Angus Energy said today it expected to be ready to produce oil from a new sidetrack well at its Brockham site in Surrey by this spring or summer.
The company announced results of analysis of the well, called BR-X4Z, in a statement this morning. It said the thickness of the Kimmeridge limestone reservoir was similar to the thickness reported at the exploratory oil well at Horse Hill, near Gatwick Airport, eight miles to the south.
“Based on the evidence so far, Angus has confidence that the well will be similar to Horse Hill and perhaps given that the reservoir is potentially much thicker in zones not previously tested the results could be even better.”
The company said it was ready to install new production facilities for the Brockham well and to prepare for production as soon as it had approval from the Oil and Gas Authority.
“Targeted completion for production is in spring/summer 2017.”
The statement continued:
“Our professional team will shortly be meeting Surrey County Council to discuss the position in relation to the sidetrack and also to agree what further planning permissions are necessary in order to regularise the existing site cabins, fencing and associated structures.”
Surrey County Council has consistently told DrillOrDrop that the recent work at Brockham was a workover operation that was covered by a planning permission granted in 2007. The council said Angus did not have permission for horizontal or vertical drilling.
But the statement from Angus said the BR-X4Z sidetrack was drilled to 1,391m to evaluate the Portland, Corallian and Kimmeridge formations at Brockham.
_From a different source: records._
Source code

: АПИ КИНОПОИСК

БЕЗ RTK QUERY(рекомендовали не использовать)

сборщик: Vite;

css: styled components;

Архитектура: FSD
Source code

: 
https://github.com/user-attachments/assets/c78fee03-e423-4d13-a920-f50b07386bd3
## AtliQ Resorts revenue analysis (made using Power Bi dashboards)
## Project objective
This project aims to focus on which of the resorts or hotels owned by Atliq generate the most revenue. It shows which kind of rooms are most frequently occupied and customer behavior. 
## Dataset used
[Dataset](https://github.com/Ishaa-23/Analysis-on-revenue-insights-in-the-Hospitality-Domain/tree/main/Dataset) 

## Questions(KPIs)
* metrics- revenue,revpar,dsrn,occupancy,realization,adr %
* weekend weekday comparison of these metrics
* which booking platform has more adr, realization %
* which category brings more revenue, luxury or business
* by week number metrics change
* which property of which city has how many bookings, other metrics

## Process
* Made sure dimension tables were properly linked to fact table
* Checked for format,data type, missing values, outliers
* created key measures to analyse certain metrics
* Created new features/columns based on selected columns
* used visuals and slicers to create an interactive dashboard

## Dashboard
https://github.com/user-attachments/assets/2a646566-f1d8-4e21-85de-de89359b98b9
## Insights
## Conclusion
The sidetrack is marked on a map (see above) published by the OGA, with a spud date of 20 January 2017.
Paul Tresto, a DrillOrDrop reader and regular contributor, had this explanation for the apparent contradiction (see full comment below):
“They [Angus] used an existing wellbore and sidetrack drilled by BP in 1987, cleaned it out, isolated the sidetrack, logged the wellbore and ran and cemented production casing. The well was required to be renamed.”
According to Angus, the gross thickness of the Kimmeridge formation in Br-X4Z is 385m.
It said the company had used the Weatherford Ultra Wave Acoustic borehole imaging tool – the first time this had been deployed in Europe. The statement said this confirmed evidence of natural fractures in two main limestone intervals, previously tested at Horse Hill.
The tool also confirmed what Angus described as “abundant natural fractures” in sections of interbedded shales and limestones between and below the two main limestones.
The statement added that Br-X4Z had observed oil shows in the Portland and Corallian formations and the company was “confident of additional production from the Portland”.
The Angus Energy share price closed down slightly on the day at 12.25p.